Some critics on the left, for example, complained that large parts of leading authors have detached themselves from social struggles around them, withdrawn into their comfort zone, and seem unbothered by them, or at least unwilling (or unable?) to lead the discussion around these issues. While denouncing the government’s potential censorship, these voices argue, many authors remain oblivious to what amounts to “market censorship” – to a more subtle but no less substantial way in which capitalist power relations interfere with their creative work.
Those on the other side retort that what looks like a “comfort zone” from the outside is a reflection of the writers’ struggles to make ends meet and reach their readers. And, anyway, isn’t being free from mundane or political expectations the essence of creative freedom, as opposed to demands of socialist realism to reflect and advance social struggle?
There were also those warning against viewing contemporary authors as a homogeneous group while overlooking strong diversity in their perspectives.

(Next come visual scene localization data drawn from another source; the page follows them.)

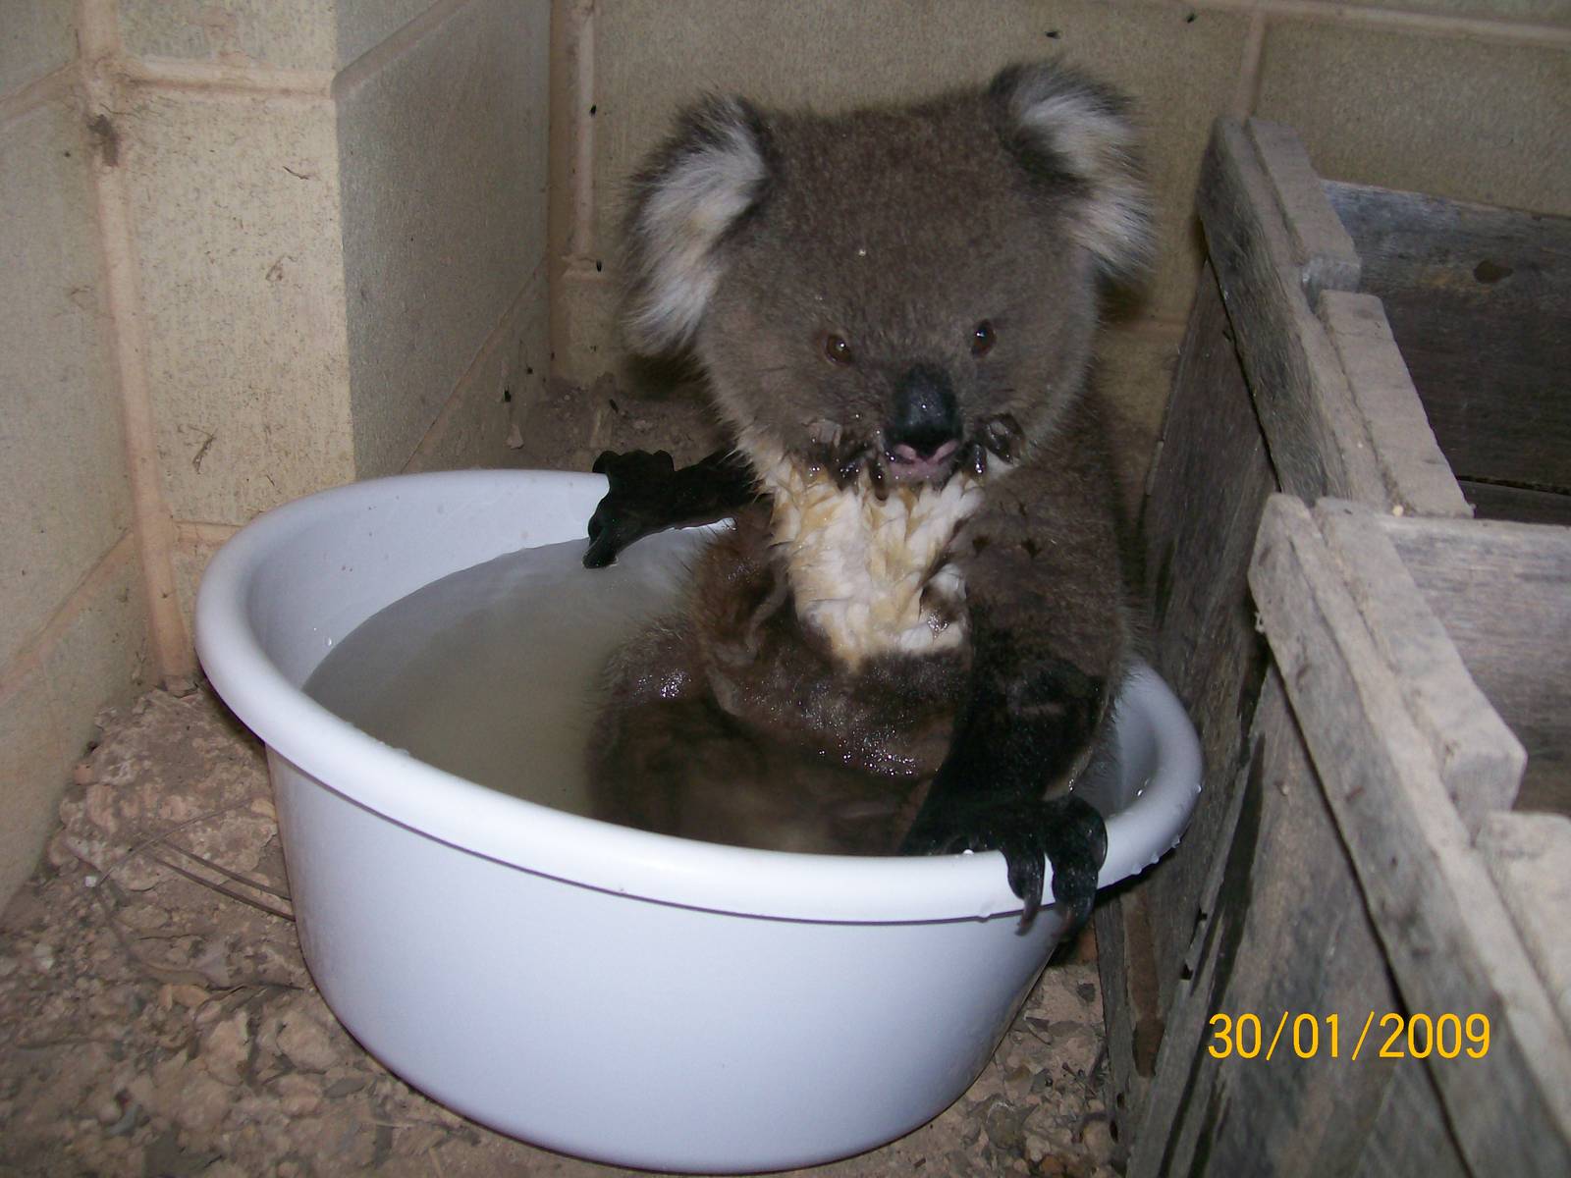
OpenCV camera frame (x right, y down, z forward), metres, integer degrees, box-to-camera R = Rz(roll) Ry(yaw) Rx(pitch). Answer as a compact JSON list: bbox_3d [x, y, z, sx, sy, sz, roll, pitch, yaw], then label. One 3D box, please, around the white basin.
[{"bbox_3d":[-0.037,0.078,0.600,0.349,0.150,0.349,11,18,-1],"label":"white basin"}]

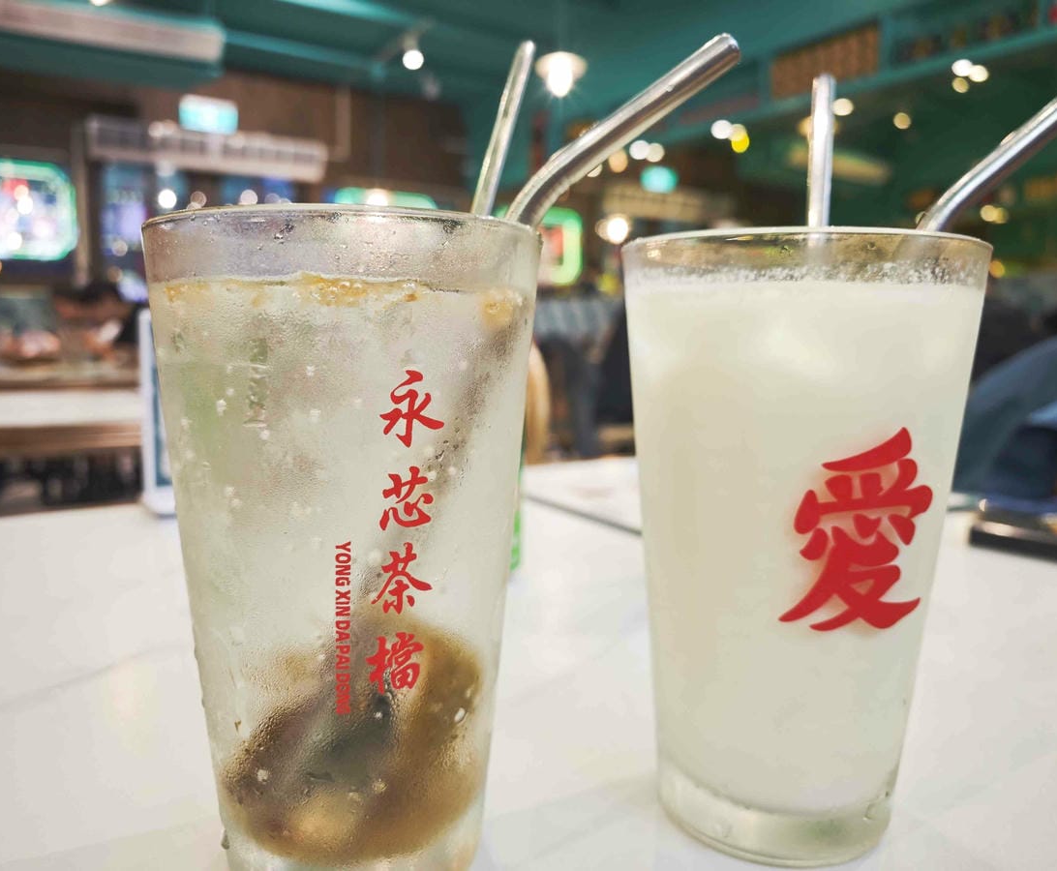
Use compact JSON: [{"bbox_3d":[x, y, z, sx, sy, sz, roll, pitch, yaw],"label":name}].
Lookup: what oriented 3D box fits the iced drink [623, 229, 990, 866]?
[{"bbox_3d":[0.069,0.027,0.211,0.089,0.151,0.089,0,6,-6],"label":"iced drink"}]

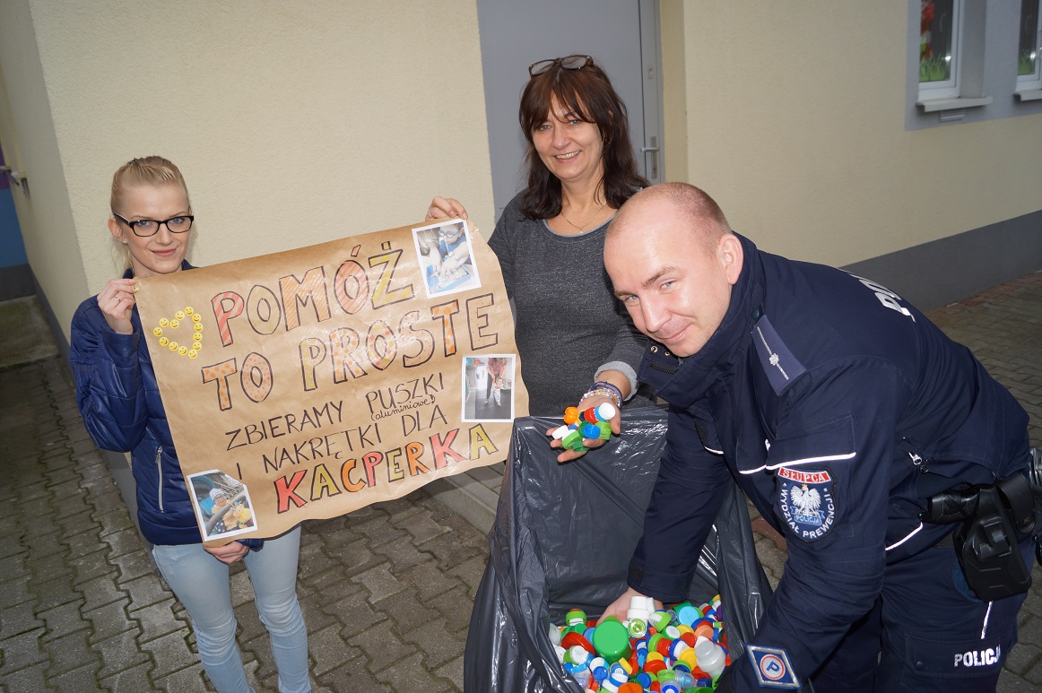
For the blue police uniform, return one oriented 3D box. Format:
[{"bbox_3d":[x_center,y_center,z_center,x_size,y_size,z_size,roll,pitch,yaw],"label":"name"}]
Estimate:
[{"bbox_3d":[0.415,0.179,1.201,0.640,0.580,0.540,-45,19,-4],"label":"blue police uniform"}]

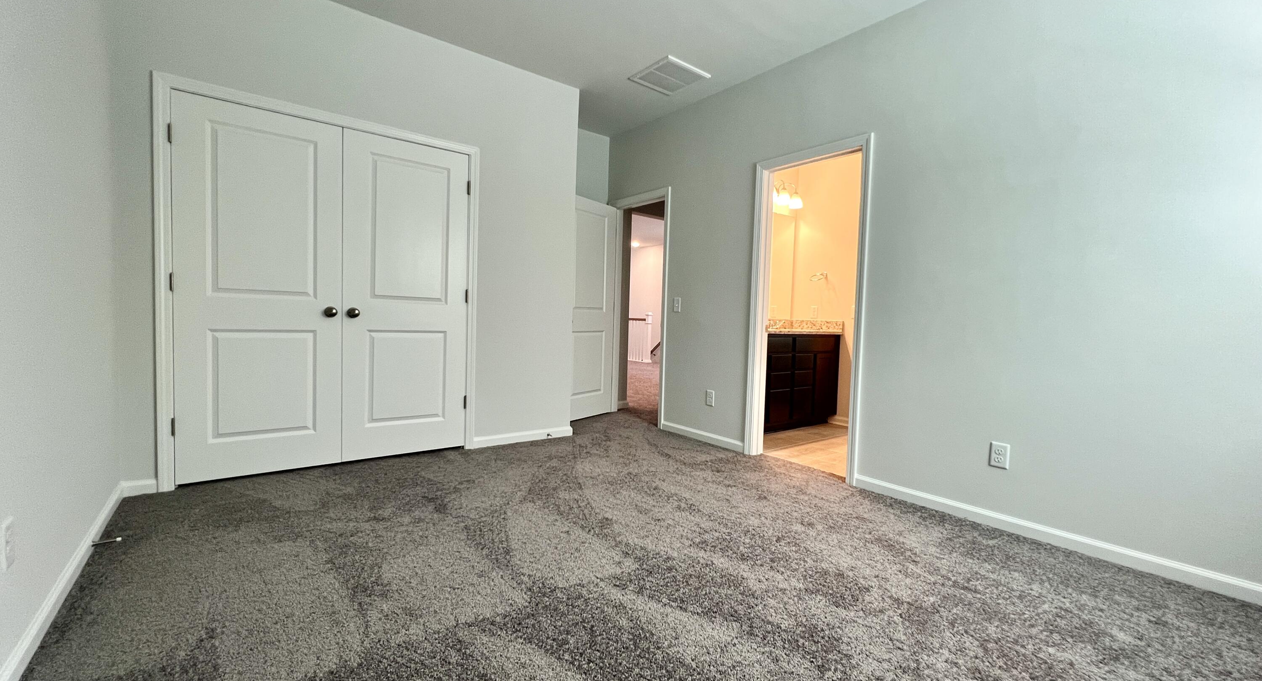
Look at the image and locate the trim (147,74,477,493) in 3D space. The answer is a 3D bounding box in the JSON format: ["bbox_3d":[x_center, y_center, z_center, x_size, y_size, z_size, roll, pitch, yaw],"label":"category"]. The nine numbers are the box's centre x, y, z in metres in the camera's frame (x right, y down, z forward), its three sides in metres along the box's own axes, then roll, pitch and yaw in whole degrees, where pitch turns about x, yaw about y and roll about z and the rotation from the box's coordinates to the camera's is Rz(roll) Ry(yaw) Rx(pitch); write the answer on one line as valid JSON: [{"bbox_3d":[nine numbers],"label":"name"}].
[{"bbox_3d":[-1.759,-0.276,2.893,1.630,2.127,0.063,0,3,-36],"label":"trim"}]

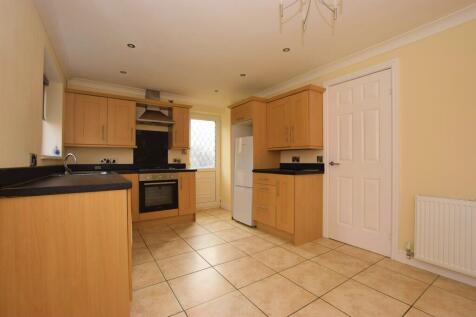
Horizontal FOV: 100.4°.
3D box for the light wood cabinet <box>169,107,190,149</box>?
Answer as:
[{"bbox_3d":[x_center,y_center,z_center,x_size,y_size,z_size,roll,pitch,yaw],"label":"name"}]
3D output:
[{"bbox_3d":[-1.109,-0.557,3.759,0.302,0.773,0.317,0,-1,-34],"label":"light wood cabinet"}]

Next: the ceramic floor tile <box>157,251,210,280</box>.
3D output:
[{"bbox_3d":[-0.569,1.095,2.063,0.445,0.010,0.445,1,-2,-35],"label":"ceramic floor tile"}]

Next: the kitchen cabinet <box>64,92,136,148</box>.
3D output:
[{"bbox_3d":[-2.096,-0.556,3.090,0.889,0.753,0.317,0,-1,-34],"label":"kitchen cabinet"}]

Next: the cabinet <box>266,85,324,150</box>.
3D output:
[{"bbox_3d":[0.835,-0.537,3.101,0.309,0.861,0.878,1,-2,-34],"label":"cabinet"}]

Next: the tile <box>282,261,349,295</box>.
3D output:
[{"bbox_3d":[0.689,1.080,1.813,0.442,0.010,0.435,0,-1,-34],"label":"tile"}]

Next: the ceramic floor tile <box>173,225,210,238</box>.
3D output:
[{"bbox_3d":[-0.722,1.120,3.072,0.445,0.010,0.445,1,-2,-35],"label":"ceramic floor tile"}]

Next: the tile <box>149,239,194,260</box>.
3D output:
[{"bbox_3d":[-0.815,1.103,2.410,0.442,0.010,0.444,0,-1,-34],"label":"tile"}]

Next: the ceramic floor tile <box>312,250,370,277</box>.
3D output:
[{"bbox_3d":[1.062,1.080,2.050,0.445,0.010,0.434,0,-1,-34],"label":"ceramic floor tile"}]

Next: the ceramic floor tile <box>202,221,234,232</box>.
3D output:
[{"bbox_3d":[-0.353,1.126,3.329,0.445,0.010,0.445,1,-2,-35],"label":"ceramic floor tile"}]

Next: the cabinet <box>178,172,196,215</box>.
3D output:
[{"bbox_3d":[-1.030,0.625,3.641,0.287,0.743,0.544,0,-1,-34],"label":"cabinet"}]

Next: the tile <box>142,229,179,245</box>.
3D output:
[{"bbox_3d":[-1.091,1.114,2.815,0.445,0.010,0.445,1,-2,-35],"label":"tile"}]

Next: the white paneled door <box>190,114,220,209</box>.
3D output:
[{"bbox_3d":[-0.730,0.091,4.311,0.828,2.107,0.070,1,-2,-34],"label":"white paneled door"}]

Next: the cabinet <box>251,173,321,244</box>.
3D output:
[{"bbox_3d":[0.705,0.656,2.942,0.557,0.867,0.812,0,-1,-34],"label":"cabinet"}]

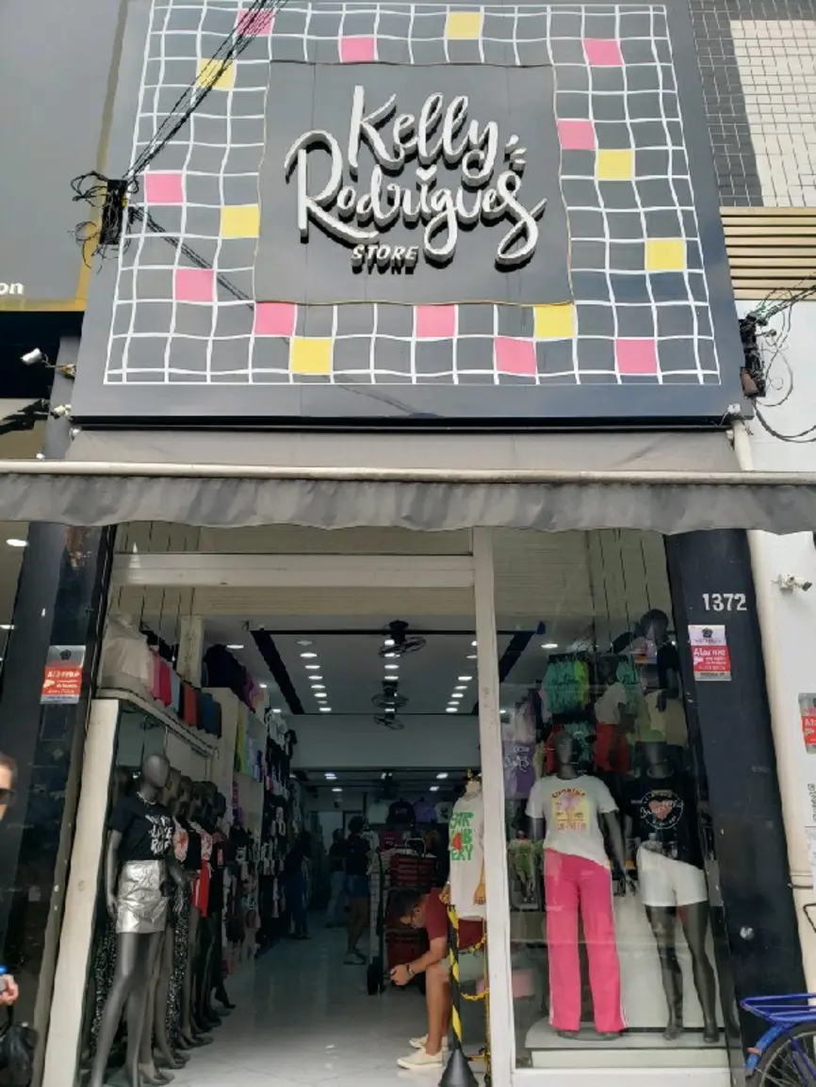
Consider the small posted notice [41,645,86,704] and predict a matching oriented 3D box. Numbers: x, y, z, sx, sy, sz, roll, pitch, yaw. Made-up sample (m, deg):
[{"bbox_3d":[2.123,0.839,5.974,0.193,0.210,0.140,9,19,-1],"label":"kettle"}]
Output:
[{"bbox_3d":[-1.936,0.738,4.598,0.210,0.325,0.010,0,-20,-1],"label":"small posted notice"}]

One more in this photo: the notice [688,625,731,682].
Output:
[{"bbox_3d":[1.753,0.635,4.738,0.210,0.325,0.010,0,-20,-1],"label":"notice"}]

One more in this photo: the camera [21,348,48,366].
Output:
[{"bbox_3d":[-2.308,-1.149,5.046,0.150,0.070,0.065,-23,-16,-12],"label":"camera"}]

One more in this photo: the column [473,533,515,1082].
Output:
[{"bbox_3d":[0.486,1.369,4.763,0.116,3.165,0.110,0,-20,-1],"label":"column"}]

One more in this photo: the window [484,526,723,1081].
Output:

The calls for a nuanced view were, alas, doomed by social media algorithms, and the trench warfare raged rowdily on. But let’s allow ourselves a pause here, in our little space that seeks no publicity.
Over the past years, various copies of social-themed prose made it to Georgian bookshelves. Think of Blackbird, Blackbird, Blackberry – a 200-page novel by Tamta Melashvili taking the storytelling from the over-explored Tbilisi courtyards to the life of an aging single woman in the countryside. It found a voice that resonated with countless women in their daily battles (What is Georgian women’s worst fear when death comes knocking on their door? That neighbors find their body in an uncleaned room). The book was recently adapted into a film that is sweeping international awards.
Or think of Courier’s Tales, the real-life memoir of the devoted theater actor whose inability to make a living with his profession forces him into a delivery gig. The slim volume, depressing and entertaining at the same time, has been lauded for bringing readers to remote corners of the sprawling capital city and showing the real woes of its inhabitants.
And Georgia needs more. It needs more stories. It needs more words, too, capable of weaving the vital, magic, free spaces for those who suffocate in the seventy thousand square kilometers of the country’s territory. The potential is there. All it takes is more talents who can afford “time for poetry” and, in a longer perspective, who knows, the time needed for the novels, too.
And all it takes is politics, where art is neither privilege nor an instrument of power. Subjecting public agencies to strict party rule, alienating free thinkers, and keeping alive the tradition where beautiful things are reserved for “somebody’s children” (the current term is ‘nepo babies’, we hear) won’t be helpful on that mission.